TEXT SEGMENT
This article summarizes the highlights of professional and amateur golf in the year 2019.

Men's professional golf

Major championships
11–14 April: Masters Tournament – Tiger Woods won by one stroke over Dustin Johnson, Brooks Koepka, and Xander Schauffele. It was his fifth Masters championship, his 15th major championship, and his 81st PGA Tour win.	
16–19 May: PGA Championship – Brooks Koepka won by two strokes over Dustin Johnson for his second consecutive PGA Championship victory. He is the first player to simultaneously hold the last two titles of two different major championships (2017 and 2018 U.S. Open).
13–16 June: U.S. Open – Gary Woodland won by three strokes over two-time defending champion Koepka. It was his first major victory.
18–21 July: The Open Championship – Shane Lowry won by six strokes over Tommy Fleetwood for his first major championship.

World Golf Championships
21–24 February: WGC-Mexico Championship – Dustin Johnson won by five strokes over Rory McIlroy. It was his third WGC-Mexico Championship win and sixth WGC tournament win.
27–31 March: WGC-Dell Technologies Match Play – Kevin Kisner defeated Matt Kuchar, 3 & 2, in the championship match. It was his first WGC victory.
25–28 July: WGC-FedEx St. Jude Invitational – Brooks Koepka won by three strokes over Webb Simpson. It was his first WGC victory.
31 October – 3 November: WGC-HSBC Champions – Rory McIlroy won in a playoff over defending champion Xander Schauffele. McIlroy has now won three of the four WGC events.

PROVIDED DATA
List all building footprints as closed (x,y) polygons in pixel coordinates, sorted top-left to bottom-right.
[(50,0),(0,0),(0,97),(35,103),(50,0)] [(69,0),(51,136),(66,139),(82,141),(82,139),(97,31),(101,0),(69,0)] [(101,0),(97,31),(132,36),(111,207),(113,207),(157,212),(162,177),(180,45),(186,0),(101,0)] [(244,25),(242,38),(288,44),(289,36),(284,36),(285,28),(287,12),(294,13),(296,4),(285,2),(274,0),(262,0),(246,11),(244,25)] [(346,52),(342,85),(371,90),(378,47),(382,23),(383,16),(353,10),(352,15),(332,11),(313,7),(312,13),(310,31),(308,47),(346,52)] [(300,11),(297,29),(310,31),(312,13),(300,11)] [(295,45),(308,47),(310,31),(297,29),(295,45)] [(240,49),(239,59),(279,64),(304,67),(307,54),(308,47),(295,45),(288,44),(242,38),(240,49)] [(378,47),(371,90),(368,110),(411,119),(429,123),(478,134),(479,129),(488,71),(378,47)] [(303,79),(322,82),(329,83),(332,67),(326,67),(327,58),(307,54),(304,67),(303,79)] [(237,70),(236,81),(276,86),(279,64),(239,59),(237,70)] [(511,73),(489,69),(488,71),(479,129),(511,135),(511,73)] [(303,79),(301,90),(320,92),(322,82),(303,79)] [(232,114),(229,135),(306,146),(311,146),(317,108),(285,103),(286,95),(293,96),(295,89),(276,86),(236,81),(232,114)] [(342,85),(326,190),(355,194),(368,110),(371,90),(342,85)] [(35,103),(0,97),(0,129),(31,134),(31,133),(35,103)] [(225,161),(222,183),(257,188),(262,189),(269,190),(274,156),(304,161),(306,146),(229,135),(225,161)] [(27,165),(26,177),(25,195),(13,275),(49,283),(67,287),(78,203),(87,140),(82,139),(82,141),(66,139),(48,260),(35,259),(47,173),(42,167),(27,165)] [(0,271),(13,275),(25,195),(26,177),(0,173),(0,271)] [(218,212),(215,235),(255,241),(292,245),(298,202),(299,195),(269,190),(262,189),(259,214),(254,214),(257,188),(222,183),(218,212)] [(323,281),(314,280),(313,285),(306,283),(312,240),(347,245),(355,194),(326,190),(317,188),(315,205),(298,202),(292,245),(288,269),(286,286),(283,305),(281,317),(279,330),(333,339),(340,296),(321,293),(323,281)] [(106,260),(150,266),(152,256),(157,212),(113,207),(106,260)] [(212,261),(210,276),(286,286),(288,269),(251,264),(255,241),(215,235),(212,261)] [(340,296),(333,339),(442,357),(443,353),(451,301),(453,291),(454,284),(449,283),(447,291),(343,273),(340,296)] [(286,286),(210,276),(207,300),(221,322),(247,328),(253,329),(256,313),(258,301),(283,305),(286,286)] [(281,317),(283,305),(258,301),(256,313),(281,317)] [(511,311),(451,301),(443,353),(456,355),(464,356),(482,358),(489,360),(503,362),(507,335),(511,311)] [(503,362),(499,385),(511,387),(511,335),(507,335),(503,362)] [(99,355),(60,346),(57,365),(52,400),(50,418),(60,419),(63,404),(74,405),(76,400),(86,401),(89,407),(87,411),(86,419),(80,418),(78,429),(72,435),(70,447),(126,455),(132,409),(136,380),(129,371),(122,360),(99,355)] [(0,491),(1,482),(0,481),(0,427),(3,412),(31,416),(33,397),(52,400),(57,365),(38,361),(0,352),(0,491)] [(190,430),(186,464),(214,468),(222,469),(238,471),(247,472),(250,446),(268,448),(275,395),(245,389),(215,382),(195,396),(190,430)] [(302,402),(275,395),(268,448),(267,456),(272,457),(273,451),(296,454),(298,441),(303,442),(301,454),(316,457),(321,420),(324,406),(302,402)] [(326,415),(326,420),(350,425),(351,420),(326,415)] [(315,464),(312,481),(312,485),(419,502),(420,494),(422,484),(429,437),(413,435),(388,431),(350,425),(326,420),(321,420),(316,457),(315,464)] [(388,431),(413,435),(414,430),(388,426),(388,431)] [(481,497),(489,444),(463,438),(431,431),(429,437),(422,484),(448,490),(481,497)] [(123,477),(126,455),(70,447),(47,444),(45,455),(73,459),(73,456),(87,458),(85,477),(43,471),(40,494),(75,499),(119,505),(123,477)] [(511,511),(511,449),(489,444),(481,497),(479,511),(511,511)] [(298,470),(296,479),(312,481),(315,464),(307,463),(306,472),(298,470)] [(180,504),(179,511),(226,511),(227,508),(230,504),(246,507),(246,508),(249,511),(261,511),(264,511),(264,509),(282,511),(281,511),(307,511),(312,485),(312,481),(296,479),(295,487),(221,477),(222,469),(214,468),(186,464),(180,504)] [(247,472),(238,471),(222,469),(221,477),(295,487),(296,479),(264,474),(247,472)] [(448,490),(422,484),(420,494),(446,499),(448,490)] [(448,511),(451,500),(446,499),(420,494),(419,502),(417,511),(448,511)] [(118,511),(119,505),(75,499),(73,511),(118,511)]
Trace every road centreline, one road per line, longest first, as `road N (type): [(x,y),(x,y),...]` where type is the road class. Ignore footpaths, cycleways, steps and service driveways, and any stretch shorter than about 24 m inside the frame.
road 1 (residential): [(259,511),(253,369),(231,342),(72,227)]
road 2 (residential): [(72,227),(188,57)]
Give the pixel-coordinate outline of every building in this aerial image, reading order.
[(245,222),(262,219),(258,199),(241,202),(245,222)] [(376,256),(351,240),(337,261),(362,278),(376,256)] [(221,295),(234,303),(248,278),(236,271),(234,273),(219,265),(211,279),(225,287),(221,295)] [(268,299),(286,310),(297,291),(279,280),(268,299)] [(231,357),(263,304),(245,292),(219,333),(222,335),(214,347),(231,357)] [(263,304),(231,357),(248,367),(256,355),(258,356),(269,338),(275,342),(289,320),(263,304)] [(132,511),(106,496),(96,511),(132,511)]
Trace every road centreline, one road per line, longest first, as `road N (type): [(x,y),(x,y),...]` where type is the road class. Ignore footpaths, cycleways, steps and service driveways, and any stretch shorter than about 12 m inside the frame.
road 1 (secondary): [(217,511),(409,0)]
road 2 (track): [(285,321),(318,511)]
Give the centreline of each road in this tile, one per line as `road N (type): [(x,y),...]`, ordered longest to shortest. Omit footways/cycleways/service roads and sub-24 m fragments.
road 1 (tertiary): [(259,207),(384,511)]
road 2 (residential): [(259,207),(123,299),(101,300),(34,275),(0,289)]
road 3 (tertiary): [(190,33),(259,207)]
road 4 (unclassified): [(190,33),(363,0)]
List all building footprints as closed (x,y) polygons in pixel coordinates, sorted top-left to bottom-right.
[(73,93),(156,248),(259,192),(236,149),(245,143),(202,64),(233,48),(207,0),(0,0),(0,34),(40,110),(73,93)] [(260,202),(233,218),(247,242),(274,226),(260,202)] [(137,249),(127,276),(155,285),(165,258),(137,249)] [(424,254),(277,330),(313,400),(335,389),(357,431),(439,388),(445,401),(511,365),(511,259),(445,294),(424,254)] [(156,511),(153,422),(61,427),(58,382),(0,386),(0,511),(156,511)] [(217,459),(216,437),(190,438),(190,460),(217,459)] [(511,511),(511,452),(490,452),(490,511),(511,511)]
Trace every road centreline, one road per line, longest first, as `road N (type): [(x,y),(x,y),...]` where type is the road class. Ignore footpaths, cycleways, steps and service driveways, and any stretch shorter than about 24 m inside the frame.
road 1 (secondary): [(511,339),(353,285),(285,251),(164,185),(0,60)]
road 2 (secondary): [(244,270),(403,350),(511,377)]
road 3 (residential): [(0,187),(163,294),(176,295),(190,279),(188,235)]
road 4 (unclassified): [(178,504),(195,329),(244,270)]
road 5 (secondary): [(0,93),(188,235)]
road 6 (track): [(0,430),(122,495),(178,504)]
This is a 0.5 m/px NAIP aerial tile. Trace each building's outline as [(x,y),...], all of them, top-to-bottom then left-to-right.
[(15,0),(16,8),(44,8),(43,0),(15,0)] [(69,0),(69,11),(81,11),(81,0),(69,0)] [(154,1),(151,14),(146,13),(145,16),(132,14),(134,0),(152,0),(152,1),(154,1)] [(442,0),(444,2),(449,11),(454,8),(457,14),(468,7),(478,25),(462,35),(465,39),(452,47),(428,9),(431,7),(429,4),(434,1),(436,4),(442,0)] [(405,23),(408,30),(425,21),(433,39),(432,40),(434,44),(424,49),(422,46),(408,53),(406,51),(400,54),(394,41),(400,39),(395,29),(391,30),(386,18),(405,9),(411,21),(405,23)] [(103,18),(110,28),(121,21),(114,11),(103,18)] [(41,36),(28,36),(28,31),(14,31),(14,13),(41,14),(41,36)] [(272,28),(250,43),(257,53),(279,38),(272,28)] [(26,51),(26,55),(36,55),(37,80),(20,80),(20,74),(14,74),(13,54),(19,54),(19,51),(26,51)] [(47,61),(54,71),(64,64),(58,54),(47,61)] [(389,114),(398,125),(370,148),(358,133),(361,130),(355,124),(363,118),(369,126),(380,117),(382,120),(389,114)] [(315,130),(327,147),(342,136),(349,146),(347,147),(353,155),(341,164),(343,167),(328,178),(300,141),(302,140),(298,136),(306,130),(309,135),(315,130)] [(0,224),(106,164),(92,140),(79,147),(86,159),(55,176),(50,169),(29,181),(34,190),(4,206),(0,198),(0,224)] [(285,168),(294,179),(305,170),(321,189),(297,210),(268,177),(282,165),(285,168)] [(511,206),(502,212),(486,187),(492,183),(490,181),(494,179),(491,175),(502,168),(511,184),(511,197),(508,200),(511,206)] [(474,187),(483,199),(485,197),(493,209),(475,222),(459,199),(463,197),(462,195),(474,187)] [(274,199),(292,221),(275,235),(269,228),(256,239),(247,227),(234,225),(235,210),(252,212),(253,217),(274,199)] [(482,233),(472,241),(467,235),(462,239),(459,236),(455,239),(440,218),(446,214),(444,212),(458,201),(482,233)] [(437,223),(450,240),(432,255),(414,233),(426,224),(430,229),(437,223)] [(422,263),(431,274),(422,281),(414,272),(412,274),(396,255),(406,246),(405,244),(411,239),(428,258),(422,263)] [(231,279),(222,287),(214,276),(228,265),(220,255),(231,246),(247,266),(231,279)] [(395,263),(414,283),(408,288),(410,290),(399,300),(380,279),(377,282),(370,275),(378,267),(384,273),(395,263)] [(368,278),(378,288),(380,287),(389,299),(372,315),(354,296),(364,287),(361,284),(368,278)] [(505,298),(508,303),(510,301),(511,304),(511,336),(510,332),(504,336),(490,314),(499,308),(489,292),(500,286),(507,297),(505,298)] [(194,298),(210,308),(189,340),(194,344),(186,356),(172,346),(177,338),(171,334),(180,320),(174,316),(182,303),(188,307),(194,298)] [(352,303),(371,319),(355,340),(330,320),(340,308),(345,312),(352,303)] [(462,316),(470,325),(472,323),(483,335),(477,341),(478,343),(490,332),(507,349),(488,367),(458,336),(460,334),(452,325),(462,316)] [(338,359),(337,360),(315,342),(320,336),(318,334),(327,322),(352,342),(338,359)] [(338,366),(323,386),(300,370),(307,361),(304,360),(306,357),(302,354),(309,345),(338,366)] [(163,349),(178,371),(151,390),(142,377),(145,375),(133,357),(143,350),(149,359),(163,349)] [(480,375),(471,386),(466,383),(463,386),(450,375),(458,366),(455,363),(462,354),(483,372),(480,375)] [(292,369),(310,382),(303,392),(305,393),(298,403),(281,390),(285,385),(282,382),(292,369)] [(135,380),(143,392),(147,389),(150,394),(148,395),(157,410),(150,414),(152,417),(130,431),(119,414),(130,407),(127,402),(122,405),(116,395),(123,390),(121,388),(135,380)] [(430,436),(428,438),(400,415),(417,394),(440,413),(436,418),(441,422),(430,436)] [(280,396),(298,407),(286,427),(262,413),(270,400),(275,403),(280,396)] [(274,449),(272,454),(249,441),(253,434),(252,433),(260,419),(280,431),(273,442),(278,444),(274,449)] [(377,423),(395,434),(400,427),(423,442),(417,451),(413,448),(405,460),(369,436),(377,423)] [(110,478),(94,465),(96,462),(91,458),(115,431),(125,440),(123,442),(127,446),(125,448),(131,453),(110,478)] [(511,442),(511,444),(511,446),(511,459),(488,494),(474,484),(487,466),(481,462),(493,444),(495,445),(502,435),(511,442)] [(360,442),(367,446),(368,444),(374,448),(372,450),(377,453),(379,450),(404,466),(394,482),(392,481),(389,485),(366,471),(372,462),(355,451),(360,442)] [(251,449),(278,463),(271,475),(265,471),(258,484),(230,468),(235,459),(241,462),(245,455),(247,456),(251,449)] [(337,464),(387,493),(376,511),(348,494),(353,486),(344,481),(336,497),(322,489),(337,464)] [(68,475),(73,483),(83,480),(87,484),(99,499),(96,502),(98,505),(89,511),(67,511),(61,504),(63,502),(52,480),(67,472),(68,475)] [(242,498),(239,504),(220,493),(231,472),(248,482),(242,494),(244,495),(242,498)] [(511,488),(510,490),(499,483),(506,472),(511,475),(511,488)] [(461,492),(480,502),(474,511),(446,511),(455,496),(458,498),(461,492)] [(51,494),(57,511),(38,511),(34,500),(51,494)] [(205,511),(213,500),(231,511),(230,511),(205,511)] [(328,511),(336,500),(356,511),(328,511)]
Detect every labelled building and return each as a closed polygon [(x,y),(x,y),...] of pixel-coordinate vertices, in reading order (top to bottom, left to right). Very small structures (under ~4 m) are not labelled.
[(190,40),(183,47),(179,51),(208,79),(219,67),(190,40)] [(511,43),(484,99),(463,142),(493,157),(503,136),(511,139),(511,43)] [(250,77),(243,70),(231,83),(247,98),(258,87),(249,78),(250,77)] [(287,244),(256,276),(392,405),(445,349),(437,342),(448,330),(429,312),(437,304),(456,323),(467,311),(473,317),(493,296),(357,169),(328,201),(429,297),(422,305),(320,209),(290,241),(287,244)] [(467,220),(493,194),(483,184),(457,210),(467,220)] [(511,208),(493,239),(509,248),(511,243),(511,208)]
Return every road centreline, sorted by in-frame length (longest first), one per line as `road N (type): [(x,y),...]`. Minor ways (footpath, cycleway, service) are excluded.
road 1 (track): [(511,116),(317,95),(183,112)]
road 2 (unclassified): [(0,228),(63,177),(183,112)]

REQUEST 1
In the 2019 golf summary, by how many strokes did Shane Lowry win The Open Championship?
REQUEST 2
Reproduce the 2019 golf summary verbatim from "16–19 May: PGA" up to and including "WGC tournament win.".
REQUEST 3
Carry the 2019 golf summary forward from its final sentence.
The data were drawn from a separate source that has no connection to the 2019 golf summary.

REPLY 1
Six strokes.

REPLY 2
16–19 May: PGA Championship – Brooks Koepka won by two strokes over Dustin Johnson for his second consecutive PGA Championship victory. He is the first player to simultaneously hold the last two titles of two different major championships (2017 and 2018 U.S. Open).
13–16 June: U.S. Open – Gary Woodland won by three strokes over two-time defending champion Koepka. It was his first major victory.
18–21 July: The Open Championship – Shane Lowry won by six strokes over Tommy Fleetwood for his first major championship.

World Golf Championships
21–24 February: WGC-Mexico Championship – Dustin Johnson won by five strokes over Rory McIlroy. It was his third WGC-Mexico Championship win and sixth WGC tournament win.

REPLY 3
FedEx Cup playoff events

8–11 August: The Northern Trust – Patrick Reed won by one stroke over Abraham Ancer and moved to second in the FedEx Cup rankings.
15–18 August: BMW Championship – Justin Thomas won by three strokes over Patrick Cantlay. His third round 61 set the course record. His win moved him top the top of the FedEx Cup rankings.
22–25 August: Tour Championship – Rory McIlroy won by four strokes over Xander Schauffele. McIlroy became the second two–time winner of the FedEx Cup.

Other leading PGA Tour events
14–17 March: The Players Championship – Rory McIlroy won by one stroke over Jim Furyk. He became the first golfer to win both the BMW PGA Championship and the Players Championship.

For a complete list of PGA Tour results see 2019 PGA Tour.

Leading European Tour events
19–22 September: BMW PGA Championship – Danny Willett won by three strokes over Jon Rahm.
21–24 November: DP World Tour Championship, Dubai – Jon Rahm won by one stroke over Tommy Fleetwood, also winning the Race to Dubai.

For a complete list of European Tour results see 2019 European Tour.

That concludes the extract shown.